Segment Start: Excerpted text

Based on Diaz-Clark and § 3582(c)(1)(B), and absent other statutory authority, we know that a district court lacks jurisdiction to modify a defendant's original imprisonment sentence except within seven days as provided by Rule 35(a). And whether the government moves for correction of an error or the court acts sua sponte, the court must act within seven days after the sentencing.16 While Diaz-Clark is helpful, it does not squarely answer the question here because Diaz-Clark involved an original sentence and not a later, different sentence stemming from a § 3582(c)(2) proceeding.

B. Rule 35(a) and § 3582(c)(2) sentences.

With this background, the pivotal issue here is whether Rule 35(a) also applies to imprisonment sentences, like Phillips's, imposed in a § 3582(c)(2) proceeding. The government argues that Rule 35 does not apply at all because (1) Rule 35(a) says “[w]ithin 7 days after sentencing, the court may correct a sentence that resulted from arithmetical, technical, or other clear error”; and (2) a § 3582(c)(2) proceeding is not equivalent to a “sentencing.” Despite the fact that it would not have been permitted after Phillips's original sentence, the government argues that a motion for reconsideration should be allowed in § 3582 sentencing proceedings and should permit the district court to vacate the new § 3582 sentence and reinstate the original sentence at any time as long as the local court rules allow for motions for reconsideration and as long as the government files its motion for reconsideration within ten days.17 We disagree.

Segment End: Excerpted text

Check your understanding:
**A)** Translate this sentence from the excerpt on Rule 35(a) into Spanish: "While Diaz-Clark is helpful, it does not squarely answer the question here because Diaz-Clark involved an original sentence and not a later, different sentence stemming from a § 3582(c)(2) proceeding."
**B)** According to the excerpt on Rule 35(a), how soon after sentencing must a court act, whether on the government's motion or sua sponte?
**C)** Condense the paragraph of the excerpt on Rule 35(a) that begins "With this background" into a bulleted list that keeps its main facts.

Segment Start: Data excerpts

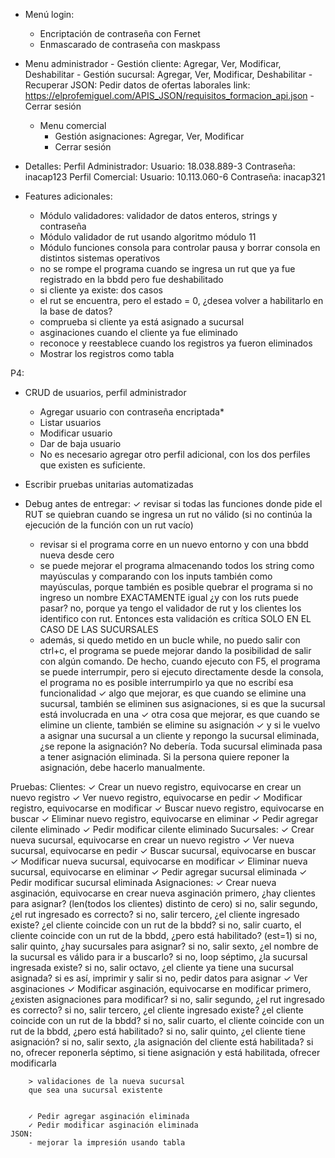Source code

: - Menú login:
	- Encriptación de contraseña con Fernet
	- Enmascarado de contraseña con maskpass
	
- Menu administrador
		- Gestión cliente: Agregar, Ver, Modificar, Deshabilitar
		- Gestión sucursal: Agregar, Ver, Modificar, Deshabilitar
		- Recuperar JSON: Pedir datos de ofertas laborales
			link: https://elprofemiguel.com/APIS_JSON/requisitos_formacion_api.json
		- Cerrar sesión
	- Menu comercial
		- Gestión asignaciones: Agregar, Ver, Modificar
		- Cerrar sesión

- Detalles:
	Perfil Administrador:
		Usuario: 18.038.889-3
		Contraseña: inacap123
	Perfil Comercial:
		Usuario: 10.113.060-6
		Contraseña: inacap321

- Features adicionales:
	- Módulo validadores: validador de datos enteros, strings y contraseña
	- Módulo validador de rut usando algoritmo módulo 11
	- Módulo funciones consola para controlar pausa y borrar consola en distintos sistemas operativos
    - no se rompe el programa cuando se ingresa un rut que ya fue registrado en la bbdd pero fue deshabilitado
	- si cliente ya existe: dos casos
    - el rut se encuentra, pero el estado = 0, ¿desea volver a habilitarlo en la base de datos?
    - comprueba si cliente ya está asignado a sucursal
	- asginaciones cuando el cliente ya fue eliminado
	- reconoce y reestablece cuando los registros ya fueron eliminados
	- Mostrar los registros como tabla

P4:
- CRUD de usuarios, perfil administrador
	- Agregar usuario con contraseña encriptada*
	- Listar usuarios
	- Modificar usuario
	- Dar de baja usuario
	- No es necesario agregar otro perfil adicional, con los dos perfiles que existen es suficiente.
- Escribir pruebas unitarias automatizadas

- Debug antes de entregar:
	✓ revisar si todas las funciones donde pide el RUT se quiebran cuando se ingresa un rut no
	válido (si no continúa la ejecución de la función con un rut vacío)
	- revisar si el programa corre en un nuevo entorno y con una bbdd nueva desde cero
	- se puede mejorar el programa almacenando todos los string como mayúsculas y comparando
	con los inputs también como mayúsculas, porque también es posible quebrar el programa
	si no ingreso un nombre EXACTAMENTE igual
	¿y con los ruts puede pasar? no, porque ya tengo el validador de rut y los clientes
	los identifico con rut. Entonces esta validación es crítica SOLO EN EL CASO DE LAS
	SUCURSALES
	- además, si quedo metido en un bucle while, no puedo salir con ctrl+c, el programa
	se puede mejorar dando la posibilidad de salir con algún comando. De hecho, cuando
	ejecuto con F5, el programa se puede interrumpir, pero si ejecuto directamente desde
	la consola, el programa no es posible interrumpirlo ya que no escribí esa funcionalidad
	✓ algo que mejorar, es que cuando se elimine una sucursal, también se eliminen sus
	asignaciones, si es que la sucursal está involucrada en una
	✓ otra cosa que mejorar, es que cuando se elimine un cliente, también se elimine
	su asignación
	✓ y si le vuelvo a asignar una sucursal a un cliente y repongo la sucursal eliminada,
	¿se repone la asignación? No debería. Toda sucursal eliminada pasa a tener asignación
	eliminada. Si la persona quiere reponer la asignación, debe hacerlo manualmente.

Pruebas:
	Clientes:
		✓ Crear un nuevo registro, equivocarse en crear un nuevo registro
		✓ Ver nuevo registro, equivocarse en pedir
		✓ Modificar registro, equivocarse en modificar
		✓ Buscar nuevo registro, equivocarse en buscar
		✓ Eliminar nuevo registro, equivocarse en eliminar
		✓ Pedir agregar cilente eliminado
		✓ Pedir modificar cilente eliminado
	Sucursales:
		✓ Crear nueva sucursal, equivocarse en crear un nuevo registro
		✓ Ver nueva sucursal, equivocarse en pedir
		✓ Buscar sucursal, equivocarse en buscar
		✓ Modificar nueva sucursal, equivocarse en modificar
		✓ Eliminar nueva sucursal, equivocarse en eliminar
		✓ Pedir agregar sucursal eliminada
		✓ Pedir modificar sucursal eliminada
	Asignaciones:
		✓ Crear nueva asginación, equivocarse en crear nueva asginación
		primero, ¿hay clientes para asignar? (len(todos los clientes) distinto de cero)
			si no, salir
		segundo, ¿el rut ingresado es correcto?
			si no, salir
		tercero, ¿el cliente ingresado existe? ¿el cliente coincide con un rut de la bbdd?
			si no, salir
		cuarto, el cliente coincide con un rut de la bbdd, ¿pero está habilitado? (est=1)
			si no, salir
		quinto, ¿hay sucursales para asignar?
			si no, salir
		sexto, ¿el nombre de la sucursal es válido para ir a buscarlo?
			si no, loop
		séptimo, ¿la sucursal ingresada existe?
			si no, salir
		octavo, ¿el cliente ya tiene una sucursal asignada?
			si es así, imprimir y salir
			si no, pedir datos para asignar
		✓ Ver asginaciones
		✓ Modificar asginación, equivocarse en modificar
		primero, ¿existen asignaciones para modificar?
			si no, salir
		segundo, ¿el rut ingresado es correcto?
			si no, salir
		tercero, ¿el cliente ingresado existe? ¿el cliente coincide con un rut de la bbdd?
			si no, salir
		cuarto, el cliente coincide con un rut de la bbdd, ¿pero está habilitado?
			si no, salir
		quinto, ¿el cliente tiene asignación?
			si no, salir
		sexto, ¿la asignación del cliente está habilitada?
			si no, ofrecer reponerla
		séptimo, si tiene asignación y está habilitada, ofrecer modificarla
		
		> validaciones de la nueva sucursal
		que sea una sucursal existente
		
		
		✓ Pedir agregar asginación eliminada
		✓ Pedir modificar asginación eliminada	
	JSON:
		- mejorar la impresión usando tabla
		
		
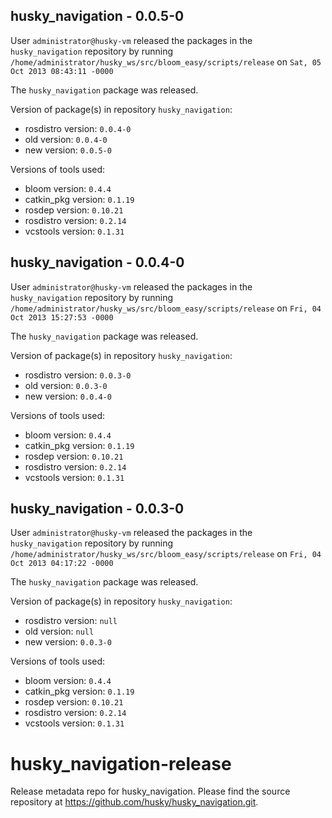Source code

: ## husky_navigation - 0.0.5-0

User `administrator@husky-vm` released the packages in the `husky_navigation` repository by running `/home/administrator/husky_ws/src/bloom_easy/scripts/release` on `Sat, 05 Oct 2013 08:43:11 -0000`

The `husky_navigation` package was released.

Version of package(s) in repository `husky_navigation`:
- rosdistro version: `0.0.4-0`
- old version: `0.0.4-0`
- new version: `0.0.5-0`

Versions of tools used:
- bloom version: `0.4.4`
- catkin_pkg version: `0.1.19`
- rosdep version: `0.10.21`
- rosdistro version: `0.2.14`
- vcstools version: `0.1.31`


## husky_navigation - 0.0.4-0

User `administrator@husky-vm` released the packages in the `husky_navigation` repository by running `/home/administrator/husky_ws/src/bloom_easy/scripts/release` on `Fri, 04 Oct 2013 15:27:53 -0000`

The `husky_navigation` package was released.

Version of package(s) in repository `husky_navigation`:
- rosdistro version: `0.0.3-0`
- old version: `0.0.3-0`
- new version: `0.0.4-0`

Versions of tools used:
- bloom version: `0.4.4`
- catkin_pkg version: `0.1.19`
- rosdep version: `0.10.21`
- rosdistro version: `0.2.14`
- vcstools version: `0.1.31`


## husky_navigation - 0.0.3-0

User `administrator@husky-vm` released the packages in the `husky_navigation` repository by running `/home/administrator/husky_ws/src/bloom_easy/scripts/release` on `Fri, 04 Oct 2013 04:17:22 -0000`

The `husky_navigation` package was released.

Version of package(s) in repository `husky_navigation`:
- rosdistro version: `null`
- old version: `null`
- new version: `0.0.3-0`

Versions of tools used:
- bloom version: `0.4.4`
- catkin_pkg version: `0.1.19`
- rosdep version: `0.10.21`
- rosdistro version: `0.2.14`
- vcstools version: `0.1.31`


husky_navigation-release
========================

Release metadata repo for husky_navigation. Please find the source repository at https://github.com/husky/husky_navigation.git.
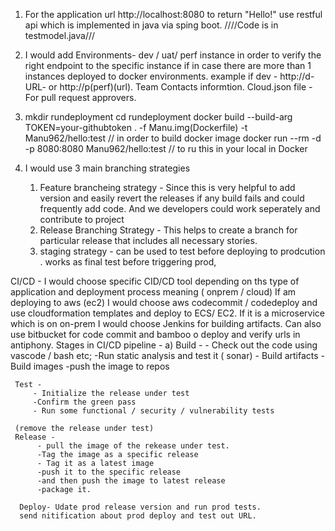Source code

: 1) For the application url   http://localhost:8080 to return "Hello!" use restful api which is implemented in java via sping boot.
////Code is in testmodel.java///
  

3) I would add Environments- dev / uat/ perf instance in order to verify the right endpoint to the specific instance if in case
there are more than 1 instances deployed to docker environments. example if dev - http://d-URL- or http://p(perf)(url).
Team Contacts informtion.
Cloud.json file - For pull request approvers.


4) mkdir rundeployment
cd rundeployment
docker build --build-arg TOKEN=your-githubtoken . -f Manu.img(Dockerfile) -t Manu962/hello:test // in order to build docker image
docker run --rm -d -p 8080:8080 Manu962/hello:test // to ru this in your local in Docker

5) I would use 3 main branching strategies
    1) Feature brancheing strategy - Since this is very helpful to add version and easily revert the releases if any build fails and could frequently add code.
    And we developers could work seperately and contribute to project
    2) Release Branching Strategy - This helps to create a branch for particular release that includes all necessary stories. 
    3) staging strategy - can be used to test before deploying to prodcution . works as final test before triggering prod,
    
CI/CD - I would choose specific CID/CD tool depending on ths type of application and deployment process meaning ( onprem / cloud) 
        If am deploying to aws (ec2) I would choose aws codecommit / codedeploy and use cloudformation templates and deploy to ECS/ EC2.
        If it is a microservice which is on on-prem I would choose Jenkins for building artifacts.
        Can also use bitbucket for code commit and bamboo o deploy and verify urls in antiphony.
Stages in CI/CD pipeline -
   a) Build -
         - Check out the code using vascode / bash etc; 
         -Run static analysis and test it ( sonar)
         - Build artifacts
         -Build images
         -push the image to repos
         
     Test -
         - Initialize the release under test
         -Confirm the green pass
         - Run some functional / security / vulnerability tests
         
     (remove the release under test)
     Release -
          - pull the image of the rekease under test.
          -Tag the image as a specific release
          - Tag it as a latest image
          -push it to the specific release
          -and then push the image to latest release
          -package it.
          
      Deploy- Udate prod release version and run prod tests.
      send nitification about prod deploy and test out URL.


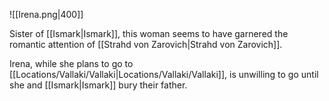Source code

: ![[Irena.png|400]]

Sister of [[Ismark|Ismark]], this woman seems to have garnered the romantic attention of [[Strahd von Zarovich|Strahd von Zarovich]].

Irena, while she plans to go to [[Locations/Vallaki/Vallaki|Locations/Vallaki/Vallaki]], is unwilling to go until she and [[Ismark|Ismark]] bury their father.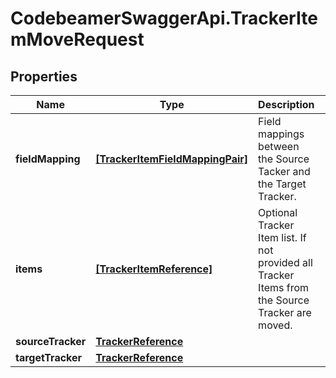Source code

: # CodebeamerSwaggerApi.TrackerItemMoveRequest

## Properties
Name | Type | Description | Notes
------------ | ------------- | ------------- | -------------
**fieldMapping** | [**[TrackerItemFieldMappingPair]**](TrackerItemFieldMappingPair.md) | Field mappings between the Source Tacker and the Target Tracker. | 
**items** | [**[TrackerItemReference]**](TrackerItemReference.md) | Optional Tracker Item list. If not provided all Tracker Items from the Source Tracker are moved. | [optional] 
**sourceTracker** | [**TrackerReference**](TrackerReference.md) |  | 
**targetTracker** | [**TrackerReference**](TrackerReference.md) |  | 

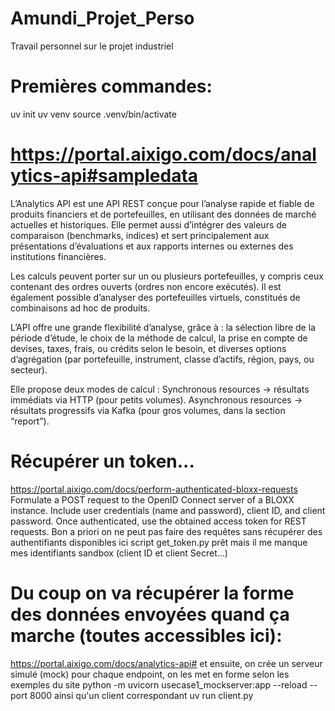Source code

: # Amundi_Projet_Perso
Travail personnel sur le projet industriel

# Premières commandes:
uv init
uv venv
source .venv/bin/activate

# https://portal.aixigo.com/docs/analytics-api#sampledata
L’Analytics API est une API REST conçue pour l’analyse rapide et fiable de produits financiers et de portefeuilles, en utilisant des données de marché actuelles et historiques.
Elle permet aussi d’intégrer des valeurs de comparaison (benchmarks, indices) et sert principalement aux présentations d’évaluations et aux rapports internes ou externes des institutions financières.

Les calculs peuvent porter sur un ou plusieurs portefeuilles, y compris ceux contenant des ordres ouverts (ordres non encore exécutés).
Il est également possible d’analyser des portefeuilles virtuels, constitués de combinaisons ad hoc de produits.

L’API offre une grande flexibilité d’analyse, grâce à :
la sélection libre de la période d’étude,
le choix de la méthode de calcul,
la prise en compte de devises, taxes, frais, ou crédits selon le besoin,
et diverses options d’agrégation (par portefeuille, instrument, classe d’actifs, région, pays, ou secteur).

Elle propose deux modes de calcul :
Synchronous resources → résultats immédiats via HTTP (pour petits volumes).
Asynchronous resources → résultats progressifs via Kafka (pour gros volumes, dans la section “report”).

# Récupérer un token...
https://portal.aixigo.com/docs/perform-authenticated-bloxx-requests
    Formulate a POST request to the OpenID Connect server of a BLOXX instance.
    Include user credentials (name and password), client ID, and client password.
    Once authenticated, use the obtained access token for REST requests.
Bon a priori on ne peut pas faire des requêtes sans récupérer des authentifiants disponibles ici
script get_token.py prêt mais il me manque mes identifiants sandbox (client ID et client Secret...)

# Du coup on va récupérer la forme des données envoyées quand ça marche (toutes accessibles ici):
https://portal.aixigo.com/docs/analytics-api#
    et ensuite, on crée un serveur simulé (mock)
        pour chaque endpoint, on les met en forme selon les exemples du site
        python -m uvicorn usecase1_mockserver:app --reload --port 8000
    ainsi qu'un client correspondant
        uv run client.py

Segment End: Data excerpts

Exercise results:
**A)** Aunque Diaz-Clark es útil, no responde directamente la cuestión aquí planteada, porque Diaz-Clark se refería a una sentencia original y no a una sentencia posterior y distinta derivada de un procedimiento conforme al § 3582(c)(2).

**B)** Within seven days after the sentencing.

**C)**
- The central issue is whether Rule 35(a) applies to imprisonment sentences, such as Phillips's, imposed in a § 3582(c)(2) proceeding.
- The government contends that Rule 35 does not apply at all. Rule 35(a) allows correction of arithmetical, technical, or other clear error only within 7 days after "sentencing," and a § 3582(c)(2) proceeding is not a "sentencing."
- The government further argues that a motion for reconsideration should be allowed in § 3582 proceedings, although it would not have been permitted after Phillips's original sentence.
- Under that argument, the district court could vacate the new § 3582 sentence and reinstate the original at any time. This would hold as long as local court rules allow motions for reconsideration and the government files within ten days.
- The court disagrees.